United States and European Union reach new agreement to allow businesses to transfer data and personal information across the pond
The United States and the European Union have reached a new data sharing agreement, which will be a relief for some big name tech players.
The agreement in principle between the the EU and US was revealed late on Friday, and is called the new Trans-Atlantic Data Privacy Framework.
It comes after Meta last month warned if it was not allowed to transfer, store and process European user data on US-based servers, it could shut down Facebook and Instagram in Europe.
The EU had published its draft Data Act last month governing the rules, rights and obligations for companies transferring European personal data to offshore (mostly US) servers and data centres.
The issue of transferring European user data to American servers has long been a bug bear for the European Commission and privacy campaigners.
Data used to be transferred to the US under the Safe Habour agreement, but the European Court of Justice in 2015 suspended the original Safe Harbour agreement.
It was suspended in the wake of the Edward Snowden revelations about the scale of US and its NSA agency spying on friends and allies.
The Privacy Shield (or Safe Harbour 2.0) was then drafted, but the United States and the European Union were forced to change it after an initial agreement submitted in February 2016 was rejected by European Watchdogs for not being robust enough.
The two sides then agreed to stricter rules for American companies holding information on Europeans and clearer limits on US surveillance. And this reworked Privacy Shield agreement was then approved by EU member states and adopted in July 2016.
The European Commission’s Privacy Shield data framework replaced the EU-US Safe Harbour deal which had been in place since 2000, but right from the start it proved controversial with ongoing concerns about US spying.
The Privacy Shield had been designed to help firms on both sides of the Atlantic to move the personal data of European citizens to the United States without breaking strict EU data transfer rules.
Then in July 2020 the European Court of Justice struck down the transatlantic data transfer deal, and cast transfers into doubt.
Trans-Atlantic Data Privacy Framework
Now the European Commission and the United States announce that they have agreed in principle on a new data sharing deal, which they said “will foster trans-Atlantic data flows and address the concerns raised by the Court of Justice of the European Union in the Schrems II decision of July 2020.”
The EC said the new Trans-Atlantic Data Privacy Framework “marks an unprecedented commitment on the US side to implement reforms that will strengthen the privacy and civil liberties protections applicable to US signals intelligence activities.”
Under this agreement, the US is to put in place new safeguards to ensure that signals surveillance activities are necessary and proportionate in the pursuit of defined national security objectives.
America will also establish a two-level independent redress mechanism with binding authority to direct remedial measures, and the US enhance rigorous and layered oversight of signals intelligence activities to ensure compliance with limitations on surveillance activities.
The Trans-Atlantic Data Privacy Framework reflects more than a year of detailed negotiations between the U.S. and E.U. led by Secretary of Commerce Gina Raimondo and Commissioner for Justice Didier Reynders.

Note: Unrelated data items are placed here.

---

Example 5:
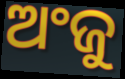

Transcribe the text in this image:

ଅଂଜୁ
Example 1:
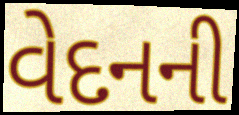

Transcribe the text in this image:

વેદનની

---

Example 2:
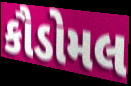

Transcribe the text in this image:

કૌડોમલ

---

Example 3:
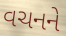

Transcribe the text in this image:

વચનને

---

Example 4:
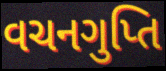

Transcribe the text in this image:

વચનગુપ્તિ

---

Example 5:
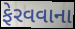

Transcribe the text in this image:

ફેરવવાના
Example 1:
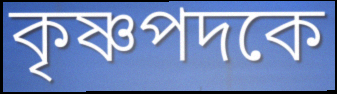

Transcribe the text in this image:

কৃষ্ণপদকে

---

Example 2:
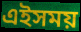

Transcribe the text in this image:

এইসময়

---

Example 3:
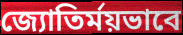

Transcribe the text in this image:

জ্যোতির্ময়ভাবে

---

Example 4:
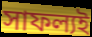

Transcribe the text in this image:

সাফল্যই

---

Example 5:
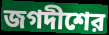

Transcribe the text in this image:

জগদীশের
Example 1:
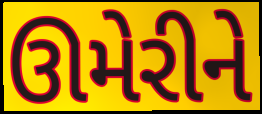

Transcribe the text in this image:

ઊમેરીને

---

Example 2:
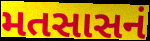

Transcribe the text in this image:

મતસાસનં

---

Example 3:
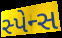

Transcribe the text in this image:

સ્પેન્સ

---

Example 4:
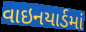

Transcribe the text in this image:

વાઇનયાર્ડમાં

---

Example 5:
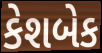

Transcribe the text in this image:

કેશબેક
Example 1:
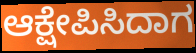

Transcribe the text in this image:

ಆಕ್ಷೇಪಿಸಿದಾಗ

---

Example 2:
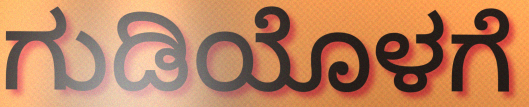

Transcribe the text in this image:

ಗುಡಿಯೊಳಗೆ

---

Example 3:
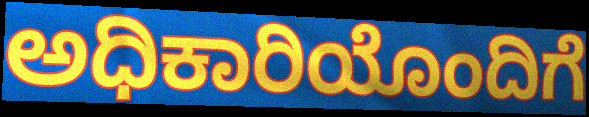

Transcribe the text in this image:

ಅಧಿಕಾರಿಯೊಂದಿಗೆ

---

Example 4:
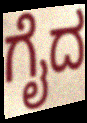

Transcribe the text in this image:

ಗೈದ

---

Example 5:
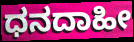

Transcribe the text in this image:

ಧನದಾಹೀ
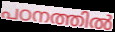
പഠനത്തിൽ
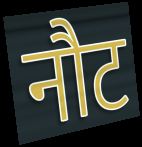
नौट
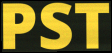
PST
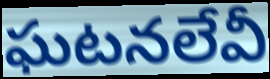
ఘటనలేవీ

It will provide a durable basis for trans-Atlantic data flows, which are critical to protecting citizens’ rights and enabling trans-Atlantic commerce in all sectors of the economy, including for small and medium enterprises.

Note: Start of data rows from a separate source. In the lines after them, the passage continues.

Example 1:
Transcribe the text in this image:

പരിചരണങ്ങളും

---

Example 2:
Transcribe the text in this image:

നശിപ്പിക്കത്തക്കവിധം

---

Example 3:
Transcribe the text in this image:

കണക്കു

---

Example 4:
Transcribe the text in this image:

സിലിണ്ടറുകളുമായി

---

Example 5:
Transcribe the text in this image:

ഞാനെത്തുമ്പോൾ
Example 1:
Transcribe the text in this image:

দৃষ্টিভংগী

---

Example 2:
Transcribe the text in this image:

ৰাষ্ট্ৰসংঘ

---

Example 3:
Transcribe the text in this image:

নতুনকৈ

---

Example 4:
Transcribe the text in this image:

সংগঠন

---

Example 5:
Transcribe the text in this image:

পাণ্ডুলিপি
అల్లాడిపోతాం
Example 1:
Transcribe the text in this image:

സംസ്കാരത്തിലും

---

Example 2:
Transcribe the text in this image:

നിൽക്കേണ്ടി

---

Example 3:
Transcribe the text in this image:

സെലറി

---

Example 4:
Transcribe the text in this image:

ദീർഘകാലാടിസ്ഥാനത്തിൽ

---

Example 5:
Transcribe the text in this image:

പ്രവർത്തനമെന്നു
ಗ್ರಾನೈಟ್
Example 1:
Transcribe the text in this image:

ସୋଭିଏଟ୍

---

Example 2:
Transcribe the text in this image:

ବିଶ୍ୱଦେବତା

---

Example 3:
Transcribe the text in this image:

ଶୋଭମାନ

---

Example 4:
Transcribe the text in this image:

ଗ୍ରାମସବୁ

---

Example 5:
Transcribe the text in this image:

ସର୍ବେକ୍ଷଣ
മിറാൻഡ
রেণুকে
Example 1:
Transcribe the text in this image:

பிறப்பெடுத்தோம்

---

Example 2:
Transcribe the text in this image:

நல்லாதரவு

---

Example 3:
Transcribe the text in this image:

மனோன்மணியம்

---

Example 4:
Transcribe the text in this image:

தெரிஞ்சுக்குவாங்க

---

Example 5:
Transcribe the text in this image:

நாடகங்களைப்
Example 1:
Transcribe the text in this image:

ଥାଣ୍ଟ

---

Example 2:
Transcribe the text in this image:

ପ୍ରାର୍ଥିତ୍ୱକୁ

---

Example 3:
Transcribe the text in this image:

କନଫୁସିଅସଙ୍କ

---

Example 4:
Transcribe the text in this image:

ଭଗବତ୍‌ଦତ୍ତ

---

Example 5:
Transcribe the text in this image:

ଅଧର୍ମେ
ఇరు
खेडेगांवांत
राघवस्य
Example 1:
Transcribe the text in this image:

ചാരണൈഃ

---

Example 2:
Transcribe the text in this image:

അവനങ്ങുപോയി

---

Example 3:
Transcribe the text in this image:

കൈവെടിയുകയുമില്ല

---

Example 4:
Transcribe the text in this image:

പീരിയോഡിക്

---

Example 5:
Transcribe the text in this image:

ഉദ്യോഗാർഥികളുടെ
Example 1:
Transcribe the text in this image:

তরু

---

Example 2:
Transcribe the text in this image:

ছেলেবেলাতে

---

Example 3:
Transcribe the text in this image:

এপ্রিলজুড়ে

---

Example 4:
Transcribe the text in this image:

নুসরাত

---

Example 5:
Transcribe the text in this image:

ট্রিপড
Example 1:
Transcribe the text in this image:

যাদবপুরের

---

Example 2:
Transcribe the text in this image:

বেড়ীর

Going forward the US government and the European Commission will now continue their co-operation with a view to translate this arrangement into legal documents that will need to be adopted on both sides to put in place this new Trans-Atlantic Data Privacy Framework.
EU, US co-operation
For that purpose, these US commitments will be included in an Executive Order that will form the basis of the Commission’s assessment in its future adequacy decision.
In joint remarks with EU President Ursula von der Leyen, US President Joe Biden said Friday discussed Europe’s decision to reduce its reliance on Russia gas imports, and the ongoing situation in Ukraine.
They also commented on the new Trans-Atlantic Data Privacy Framework
They said the new partnership will “once again authorise transatlantic data flows that help facilitate $7.1 trillion in economic relationships with the EU.”
“This will enable predictable and trustworthy data flows between the EU and U.S., safeguarding privacy and civil liberties,” von der Leyen said.